Data extracted from a collection
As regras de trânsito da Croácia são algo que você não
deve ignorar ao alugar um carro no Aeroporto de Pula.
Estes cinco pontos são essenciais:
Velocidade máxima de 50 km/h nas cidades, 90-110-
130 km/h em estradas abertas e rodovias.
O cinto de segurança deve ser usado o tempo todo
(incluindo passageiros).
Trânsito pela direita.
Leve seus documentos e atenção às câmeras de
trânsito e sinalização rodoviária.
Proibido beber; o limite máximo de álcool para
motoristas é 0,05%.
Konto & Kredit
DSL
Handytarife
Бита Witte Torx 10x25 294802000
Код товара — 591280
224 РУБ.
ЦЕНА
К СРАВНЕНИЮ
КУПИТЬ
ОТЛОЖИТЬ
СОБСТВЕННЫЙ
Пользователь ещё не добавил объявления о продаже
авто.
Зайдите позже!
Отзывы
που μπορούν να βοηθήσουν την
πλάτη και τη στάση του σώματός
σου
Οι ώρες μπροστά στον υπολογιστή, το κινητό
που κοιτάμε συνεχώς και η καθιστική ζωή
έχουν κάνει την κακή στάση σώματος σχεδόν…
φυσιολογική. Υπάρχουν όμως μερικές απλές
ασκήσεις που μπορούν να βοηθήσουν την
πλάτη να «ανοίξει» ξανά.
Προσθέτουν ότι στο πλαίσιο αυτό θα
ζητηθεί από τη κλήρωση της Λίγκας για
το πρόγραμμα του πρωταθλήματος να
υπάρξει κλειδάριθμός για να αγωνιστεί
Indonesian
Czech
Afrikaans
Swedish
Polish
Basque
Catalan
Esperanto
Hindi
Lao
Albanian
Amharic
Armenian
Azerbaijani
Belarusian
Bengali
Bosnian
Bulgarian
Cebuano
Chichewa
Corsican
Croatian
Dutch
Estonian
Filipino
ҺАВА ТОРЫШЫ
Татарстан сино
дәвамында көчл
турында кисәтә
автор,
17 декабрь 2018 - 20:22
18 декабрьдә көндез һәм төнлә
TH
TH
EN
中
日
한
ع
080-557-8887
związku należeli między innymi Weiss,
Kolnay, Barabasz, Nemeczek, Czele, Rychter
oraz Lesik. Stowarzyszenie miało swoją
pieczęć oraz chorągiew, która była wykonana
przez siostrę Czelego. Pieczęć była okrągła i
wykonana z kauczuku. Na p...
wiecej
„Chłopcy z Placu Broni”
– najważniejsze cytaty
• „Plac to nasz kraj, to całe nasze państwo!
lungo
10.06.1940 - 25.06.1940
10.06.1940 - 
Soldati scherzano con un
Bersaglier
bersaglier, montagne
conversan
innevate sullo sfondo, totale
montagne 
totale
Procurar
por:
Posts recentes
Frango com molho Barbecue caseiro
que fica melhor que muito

==

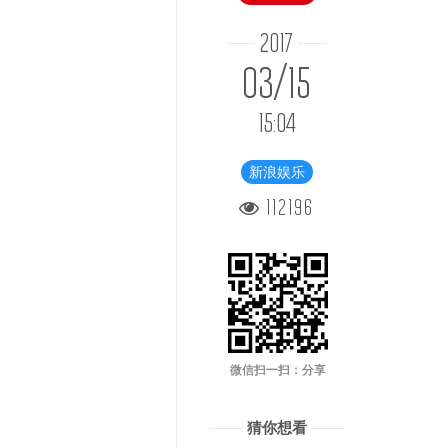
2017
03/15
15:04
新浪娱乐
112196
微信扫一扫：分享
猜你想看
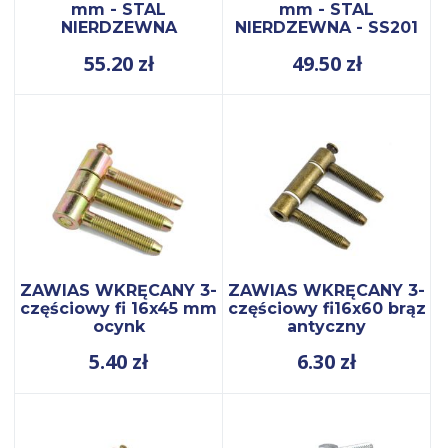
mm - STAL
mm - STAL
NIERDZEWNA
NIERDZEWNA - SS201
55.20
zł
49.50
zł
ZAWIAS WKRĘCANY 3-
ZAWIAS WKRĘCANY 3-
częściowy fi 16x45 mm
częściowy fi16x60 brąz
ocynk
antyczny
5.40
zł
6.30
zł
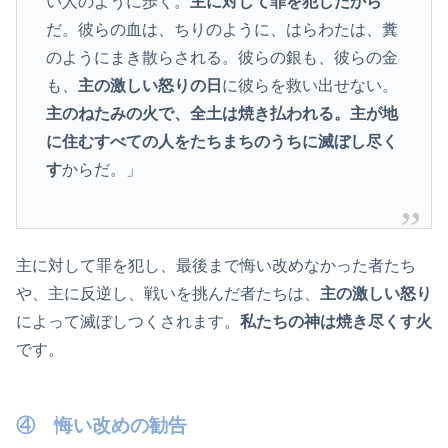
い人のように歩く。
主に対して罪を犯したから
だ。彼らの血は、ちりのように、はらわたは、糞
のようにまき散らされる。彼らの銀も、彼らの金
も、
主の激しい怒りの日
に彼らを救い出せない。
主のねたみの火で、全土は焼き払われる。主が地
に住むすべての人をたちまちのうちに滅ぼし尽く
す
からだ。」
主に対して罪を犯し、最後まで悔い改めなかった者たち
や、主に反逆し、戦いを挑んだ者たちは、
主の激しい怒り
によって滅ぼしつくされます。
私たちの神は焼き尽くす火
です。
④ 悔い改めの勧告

#### Problem
The answer is each line from the entries above in which the word "częściowy" occurs.

#### Task answer
częściowy fi 16x45 mm
częściowy fi16x60 brąz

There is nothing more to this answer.